EXERCISE DETAILS — Your answer must be an exact copy of every record below.

RECORDS TO USE —
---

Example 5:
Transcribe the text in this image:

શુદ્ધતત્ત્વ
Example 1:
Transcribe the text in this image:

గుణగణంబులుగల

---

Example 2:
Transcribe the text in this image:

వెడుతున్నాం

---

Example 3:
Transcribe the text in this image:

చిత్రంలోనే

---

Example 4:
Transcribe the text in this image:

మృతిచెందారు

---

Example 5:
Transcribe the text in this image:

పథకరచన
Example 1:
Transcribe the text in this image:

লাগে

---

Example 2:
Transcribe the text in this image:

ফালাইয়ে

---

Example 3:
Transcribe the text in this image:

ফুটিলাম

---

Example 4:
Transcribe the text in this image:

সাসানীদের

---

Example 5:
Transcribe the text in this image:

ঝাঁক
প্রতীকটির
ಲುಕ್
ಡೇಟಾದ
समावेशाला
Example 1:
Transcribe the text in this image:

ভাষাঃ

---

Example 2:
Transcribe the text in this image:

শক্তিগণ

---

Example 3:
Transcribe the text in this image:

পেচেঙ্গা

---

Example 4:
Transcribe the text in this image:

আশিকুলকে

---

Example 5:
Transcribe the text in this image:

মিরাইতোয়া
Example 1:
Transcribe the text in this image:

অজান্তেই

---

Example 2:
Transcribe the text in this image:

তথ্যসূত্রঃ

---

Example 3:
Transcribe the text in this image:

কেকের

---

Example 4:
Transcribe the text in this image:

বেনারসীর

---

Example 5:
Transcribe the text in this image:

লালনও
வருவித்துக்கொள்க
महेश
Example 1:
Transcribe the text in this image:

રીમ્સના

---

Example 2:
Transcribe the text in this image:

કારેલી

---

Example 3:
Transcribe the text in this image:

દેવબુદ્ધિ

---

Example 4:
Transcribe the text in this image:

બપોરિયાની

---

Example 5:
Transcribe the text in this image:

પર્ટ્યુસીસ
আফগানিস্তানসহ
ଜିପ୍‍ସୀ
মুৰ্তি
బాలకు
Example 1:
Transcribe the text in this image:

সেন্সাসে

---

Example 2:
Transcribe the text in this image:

SOLUTION TO THIS TASK —
---

Example 5:
Transcribe the text in this image:

શુદ્ધતત્ત્વ
Example 1:
Transcribe the text in this image:

గుణగణంబులుగల

---

Example 2:
Transcribe the text in this image:

వెడుతున్నాం

---

Example 3:
Transcribe the text in this image:

చిత్రంలోనే

---

Example 4:
Transcribe the text in this image:

మృతిచెందారు

---

Example 5:
Transcribe the text in this image:

పథకరచన
Example 1:
Transcribe the text in this image:

লাগে

---

Example 2:
Transcribe the text in this image:

ফালাইয়ে

---

Example 3:
Transcribe the text in this image:

ফুটিলাম

---

Example 4:
Transcribe the text in this image:

সাসানীদের

---

Example 5:
Transcribe the text in this image:

ঝাঁক
প্রতীকটির
ಲುಕ್
ಡೇಟಾದ
समावेशाला
Example 1:
Transcribe the text in this image:

ভাষাঃ

---

Example 2:
Transcribe the text in this image:

শক্তিগণ

---

Example 3:
Transcribe the text in this image:

পেচেঙ্গা

---

Example 4:
Transcribe the text in this image:

আশিকুলকে

---

Example 5:
Transcribe the text in this image:

মিরাইতোয়া
Example 1:
Transcribe the text in this image:

অজান্তেই

---

Example 2:
Transcribe the text in this image:

তথ্যসূত্রঃ

---

Example 3:
Transcribe the text in this image:

কেকের

---

Example 4:
Transcribe the text in this image:

বেনারসীর

---

Example 5:
Transcribe the text in this image:

লালনও
வருவித்துக்கொள்க
महेश
Example 1:
Transcribe the text in this image:

રીમ્સના

---

Example 2:
Transcribe the text in this image:

કારેલી

---

Example 3:
Transcribe the text in this image:

દેવબુદ્ધિ

---

Example 4:
Transcribe the text in this image:

બપોરિયાની

---

Example 5:
Transcribe the text in this image:

પર્ટ્યુસીસ
আফগানিস্তানসহ
ଜିପ୍‍ସୀ
মুৰ্তি
బాలకు
Example 1:
Transcribe the text in this image:

সেন্সাসে

---

Example 2:
Transcribe the text in this image:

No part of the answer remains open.